Vorige week. Honderd meter voor hij bij het huisje was, stond een heg. De bladeren ervan waren bruin en verdord. Toch vormden ze de beschutting voor veel vogels. Een kenner was hij zeker niet en hij kon uit het opgewonden gekwetter van de zangvogels niet opmaken of hij hier nu met mussen, mezen of andere gevleugelde vrienden van doen had.
Wat er op haar bord lag, had hij niet kunnen zien.
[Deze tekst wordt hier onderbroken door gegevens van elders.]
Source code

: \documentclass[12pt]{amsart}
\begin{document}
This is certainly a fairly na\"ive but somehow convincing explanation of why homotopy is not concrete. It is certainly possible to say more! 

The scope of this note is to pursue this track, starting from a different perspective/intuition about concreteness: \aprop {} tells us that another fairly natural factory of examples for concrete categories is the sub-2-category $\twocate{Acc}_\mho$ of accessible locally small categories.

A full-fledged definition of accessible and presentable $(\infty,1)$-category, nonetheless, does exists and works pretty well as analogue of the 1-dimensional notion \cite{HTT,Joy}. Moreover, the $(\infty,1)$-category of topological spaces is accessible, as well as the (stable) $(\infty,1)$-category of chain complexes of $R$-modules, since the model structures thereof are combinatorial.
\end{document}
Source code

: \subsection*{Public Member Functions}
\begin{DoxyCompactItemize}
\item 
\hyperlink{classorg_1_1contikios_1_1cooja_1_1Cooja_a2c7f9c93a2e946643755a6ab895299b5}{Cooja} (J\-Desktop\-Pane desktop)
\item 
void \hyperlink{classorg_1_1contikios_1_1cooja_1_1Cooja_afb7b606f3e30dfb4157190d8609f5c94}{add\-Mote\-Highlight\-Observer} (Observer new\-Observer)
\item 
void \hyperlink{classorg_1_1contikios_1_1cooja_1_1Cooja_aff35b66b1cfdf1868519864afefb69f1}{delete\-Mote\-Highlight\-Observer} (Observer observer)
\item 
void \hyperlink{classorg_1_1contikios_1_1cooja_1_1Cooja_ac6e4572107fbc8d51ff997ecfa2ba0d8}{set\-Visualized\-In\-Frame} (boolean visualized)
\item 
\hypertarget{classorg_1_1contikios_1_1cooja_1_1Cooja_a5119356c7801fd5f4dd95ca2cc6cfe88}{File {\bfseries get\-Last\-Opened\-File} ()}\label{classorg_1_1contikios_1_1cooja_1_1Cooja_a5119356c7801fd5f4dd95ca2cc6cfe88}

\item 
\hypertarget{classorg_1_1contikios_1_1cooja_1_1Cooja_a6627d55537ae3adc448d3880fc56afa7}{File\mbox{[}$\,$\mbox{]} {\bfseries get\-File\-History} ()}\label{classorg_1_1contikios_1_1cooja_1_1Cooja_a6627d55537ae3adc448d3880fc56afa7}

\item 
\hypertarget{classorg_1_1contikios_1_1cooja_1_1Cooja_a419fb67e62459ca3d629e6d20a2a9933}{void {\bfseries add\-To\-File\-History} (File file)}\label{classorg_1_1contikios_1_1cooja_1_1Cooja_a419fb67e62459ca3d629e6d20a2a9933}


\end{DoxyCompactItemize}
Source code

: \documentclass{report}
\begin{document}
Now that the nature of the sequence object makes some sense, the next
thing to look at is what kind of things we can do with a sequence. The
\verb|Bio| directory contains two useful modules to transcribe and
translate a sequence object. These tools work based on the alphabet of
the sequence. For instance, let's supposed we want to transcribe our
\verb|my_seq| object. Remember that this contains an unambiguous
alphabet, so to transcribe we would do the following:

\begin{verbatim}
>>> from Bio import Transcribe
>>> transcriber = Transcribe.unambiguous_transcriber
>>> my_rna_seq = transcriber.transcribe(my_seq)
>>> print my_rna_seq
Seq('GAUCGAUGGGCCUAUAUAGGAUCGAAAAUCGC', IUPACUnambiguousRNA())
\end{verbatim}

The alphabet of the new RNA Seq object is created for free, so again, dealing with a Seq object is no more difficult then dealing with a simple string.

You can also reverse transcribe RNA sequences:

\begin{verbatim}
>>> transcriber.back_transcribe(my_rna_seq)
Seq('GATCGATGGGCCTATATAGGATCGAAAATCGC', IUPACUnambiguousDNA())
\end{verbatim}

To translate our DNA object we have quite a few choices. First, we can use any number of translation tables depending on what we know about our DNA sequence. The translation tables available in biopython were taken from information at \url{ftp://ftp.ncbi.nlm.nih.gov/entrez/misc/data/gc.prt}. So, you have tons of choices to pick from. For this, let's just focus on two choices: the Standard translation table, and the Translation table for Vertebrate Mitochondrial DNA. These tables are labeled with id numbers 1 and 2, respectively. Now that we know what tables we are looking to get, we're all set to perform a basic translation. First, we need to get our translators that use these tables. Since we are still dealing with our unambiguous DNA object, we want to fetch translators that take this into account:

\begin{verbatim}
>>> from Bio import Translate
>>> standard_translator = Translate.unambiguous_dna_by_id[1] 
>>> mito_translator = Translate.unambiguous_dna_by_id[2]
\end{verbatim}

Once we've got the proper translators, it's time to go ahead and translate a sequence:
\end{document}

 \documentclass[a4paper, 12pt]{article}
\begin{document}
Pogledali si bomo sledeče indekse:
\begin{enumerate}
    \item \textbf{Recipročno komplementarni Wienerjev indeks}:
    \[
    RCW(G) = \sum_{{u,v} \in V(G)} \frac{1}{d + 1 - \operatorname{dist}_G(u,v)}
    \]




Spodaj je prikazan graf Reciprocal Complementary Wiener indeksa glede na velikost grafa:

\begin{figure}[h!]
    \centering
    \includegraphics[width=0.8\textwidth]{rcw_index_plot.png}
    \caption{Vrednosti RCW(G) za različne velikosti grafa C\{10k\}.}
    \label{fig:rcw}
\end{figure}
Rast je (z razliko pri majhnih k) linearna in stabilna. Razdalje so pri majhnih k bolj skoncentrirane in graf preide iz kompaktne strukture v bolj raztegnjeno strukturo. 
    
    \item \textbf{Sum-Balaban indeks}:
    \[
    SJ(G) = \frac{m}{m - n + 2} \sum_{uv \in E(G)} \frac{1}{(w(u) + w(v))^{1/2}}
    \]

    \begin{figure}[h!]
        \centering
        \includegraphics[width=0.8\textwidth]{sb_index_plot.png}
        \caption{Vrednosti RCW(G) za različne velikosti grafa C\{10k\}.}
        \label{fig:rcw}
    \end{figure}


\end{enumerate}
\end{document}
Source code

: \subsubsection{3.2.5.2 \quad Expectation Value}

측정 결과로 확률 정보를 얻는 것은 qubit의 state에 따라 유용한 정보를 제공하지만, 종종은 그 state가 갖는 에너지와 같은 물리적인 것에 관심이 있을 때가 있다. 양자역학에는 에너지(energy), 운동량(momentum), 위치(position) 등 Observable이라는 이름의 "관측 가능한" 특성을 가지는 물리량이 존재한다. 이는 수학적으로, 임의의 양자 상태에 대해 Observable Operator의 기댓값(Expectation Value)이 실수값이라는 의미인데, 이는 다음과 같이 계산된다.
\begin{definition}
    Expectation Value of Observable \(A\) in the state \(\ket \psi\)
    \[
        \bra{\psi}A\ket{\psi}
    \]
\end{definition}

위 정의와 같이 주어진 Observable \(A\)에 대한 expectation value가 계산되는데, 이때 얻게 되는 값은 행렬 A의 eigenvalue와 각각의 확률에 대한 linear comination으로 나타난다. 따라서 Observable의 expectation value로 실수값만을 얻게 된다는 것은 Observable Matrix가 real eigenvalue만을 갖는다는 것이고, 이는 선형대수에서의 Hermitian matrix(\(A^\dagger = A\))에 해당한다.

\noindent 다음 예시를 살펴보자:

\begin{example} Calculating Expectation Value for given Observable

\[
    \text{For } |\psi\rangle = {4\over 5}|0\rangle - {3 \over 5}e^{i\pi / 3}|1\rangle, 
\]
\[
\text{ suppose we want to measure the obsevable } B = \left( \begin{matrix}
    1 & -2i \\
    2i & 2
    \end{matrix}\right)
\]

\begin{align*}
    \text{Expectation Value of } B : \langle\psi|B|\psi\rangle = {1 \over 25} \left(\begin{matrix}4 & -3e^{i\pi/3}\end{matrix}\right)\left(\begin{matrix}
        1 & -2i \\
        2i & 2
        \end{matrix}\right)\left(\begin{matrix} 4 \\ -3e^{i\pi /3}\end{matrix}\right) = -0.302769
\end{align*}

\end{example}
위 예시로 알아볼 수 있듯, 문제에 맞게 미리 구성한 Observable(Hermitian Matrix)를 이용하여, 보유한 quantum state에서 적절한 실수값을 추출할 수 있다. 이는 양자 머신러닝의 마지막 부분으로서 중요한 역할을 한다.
Hij wilde zijn fantasie erop loslaten, maar wist zich te beheersen. Mooi en aantrekkelijk vond hij haar; ze leek hem vriendelijk en lief. Hoe graag zou hij haar beter willen leren kennen. Maar zo was het niet. Waar hij blij van werd, was dat hij zijn aandacht gericht bij vrouwelijk schoon kon houden. Dat was al tijden anders. Echt opgewonden raakte hij niet; daarvoor was het veel te koud.
De schrijver was het smalle raam voorbij. Door de ruit van het andere raam zag hij een lege woonkamer. De saxofoon stond in een houder op de grond, de gitaar leunde tegen de muur en op de standaard stond een boek met bladmuziek dichtgeslagen. Ze leken in geen tijden aangeraakt. Toen was het huisje achter hem.
Plots klonk het gekras van de kauwtjes overal. Boven hem, links, voor, rechts, achter hem. Het was heel luid en ging het vergezeld van driftig gefladder en geklapwiek. De hele zwerm vloog op, wist hij. Het waren er tientallen, zo niet honderden. Uit tientallen, zo niet honderden snavels klonk het repeterende en bijna explosieve ‘Ka!’ Het maakte hem somber. Terwijl hij weer vaart maakte, wist hij: Ik kom dit niet te boven.
–
Apeldoorn, februari 2017
–
Dit is het dertigste deel van de eindeloze serie Schrijver.